Alaskans set stakes for Murkowski on Supreme Court nominee Kavanaugh

U.S. Sen. Lisa Murkowski, R-Alaska, talks with Alaska Capitol reporters during a press availability following her annual address to the Alaska Legislature on Feb. 22, 2018. (Photo by Skip Gray/360 North)
U.S. Sen. Lisa Murkowski, R-Alaska, talks with Alaska Capitol reporters during a press availability following her annual address to the Alaska Legislature on Feb. 22, 2018. (Photo by Skip Gray/360 North)

Lisa Murkowski isn’t ready to say yet how she’ll vote on Brett Kavanaugh, President Donald Trump’s latest Supreme Court nominee.

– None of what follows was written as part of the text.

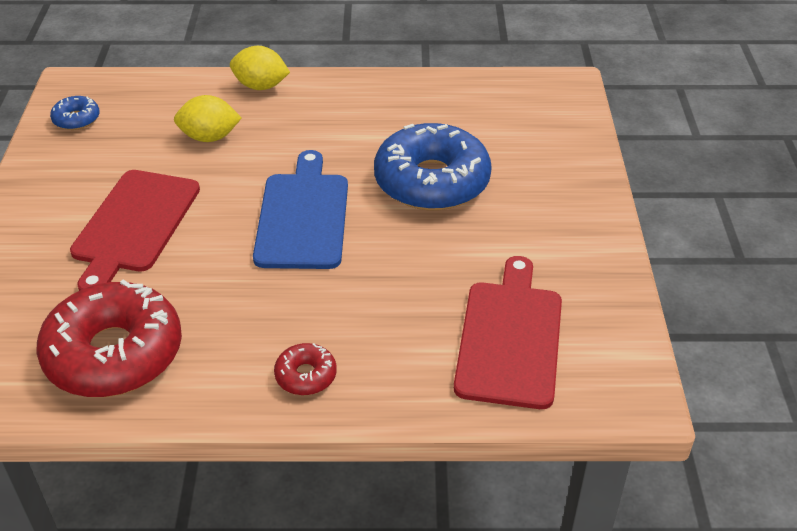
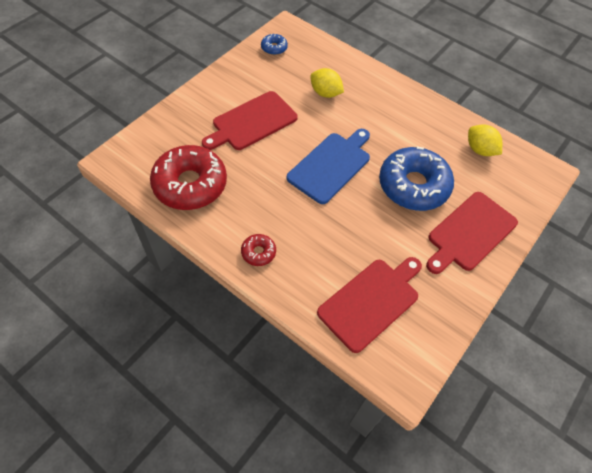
camera: 35 degrees right, 15 degrees up
(261, 86) = (375, 77): yellow lemon -> yellow lemon (480, 150)
(547, 194) = (469, 233): none -> red cutting board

The senator who could cast the decisive vote on the lifetime appointment says she’s reading Kavanaugh’s decisions and wants to hear from her constituents.

On Monday night, only one side weighed in.

The Senate schedule will keep Murkowski in D.C. most of August, so she experimented with a new way to reach her constituents: an online and telephonic town hall.

Hundreds of people took part. A dozen got to ask questions.

A funny thing happened: Alaska may be a red state, but not one person asked her to vote for Kavanaugh.

Murkowski told them she heard their concerns.

“I, too, do not want to turn back the clock when it comes to women’s reproductive rights,” Murkowski said. “I do not want to see Roe v. Wade overturned.”

The pool was a self-selected group that chose to spend an hour on the line with their U.S. senator and not a likely representative sample of Alaskans.

But the Alaskans who got to ask questions were chosen more or less randomly from that pool. They were not screened by subject matter.

Murkowski said Tuesday at the Capitol on that the listeners probably held a range of views, but it was puzzling to her that most – if not all – of the dozen who asked questions were opposed to the president’s agenda.

Listeners spoke about tariffs, the separation of families at the border, election security, abortion rights and climate change.

The callers expressed concerns about Kavanaugh’s position on voting rights, executive power and, of course, Roe v. Wade, the landmark abortion case.

“I don’t know why” no one asked pro-Trump questions, Murkowski said. “Perhaps if you are worried or concerned about something you are more apt to weigh in publicly.”

What Murkowski thinks of Kavanaugh matters.

She’s one of the few moderate Republicans who sometimes bucks her party.

It would sink the nomination if she and all the Democrats vote no. So the stakes are high.

Still, Alaska conservatives aren’t too worried, said conservative talk-show host Dave Stieren, whose show is on KFQD.

Stieren said most of his conservative callers voted for Trump because of his potential Supreme Court picks, but Murkowski’s lack of an announced position isn’t ruffling their feathers.

“I have not gotten 20 callers in row, saying ‘Lisa Murkowski better vote for Kavanaugh,” Stieren said. “I don’t think they have the sense that she’s terribly opposed to him.”

As Stieren sees it, Murkowski supports the causes of her Democratic constituents so often, she could easily vote to confirm Cavanaugh without paying any political price for it.

“They need her more than she needs them. ‘So you’re angry at me. Boo-hoo. If I wanted to run and win again, I would run and win again. Where are you going to go?’” Stieren said, channeling an imaginary Murkowski reaction.

Alaska Republican Party Chairman Tuckerman Babcock said he’s not hearing a ton of concern about Murkowski’s vote on Kavanaugh either.

He believes Alaska Republicans think she’ll come around to confirm the nominee, even if it takes a while.

“This is very much how she conducts herself. Not a surprise,” Babcock said. “She’s very deliberative about these nominations, and she’s being very deliberative about this one.”

Babcock said if Murkowski votes against Kavanaugh on philosophical grounds — to try to preserve Roe v. Wade — the political cost to her would be dramatic.

Murkowski has been clear that she supports Roe, he said, and Alaska Republicans know that and have re-elected her anyway.

“But if she turns down a nominee solely because of one political issue, I think that would be very difficult for most Republicans to accept,” Babcock said.

Alaska Democratic Party Chair Casey Steinau said Alaska women who support reproductive rights will hold Murkowski to account if she doesn’t reject the nominee.

“If she goes ahead and supports Kavanaugh … I think she’s just throwing the support of women – Democrats, Republicans and independents, all across the board – just throwing their support in the garbage and saying ‘I don’t care what you think anymore and I’ve changed my mind,’” Steinau said. “I think it’s a very strong signal.”

Murkowski said she’s reading up on Brett Kavanaugh to prepare for her meeting with him, so she can form her own opinion.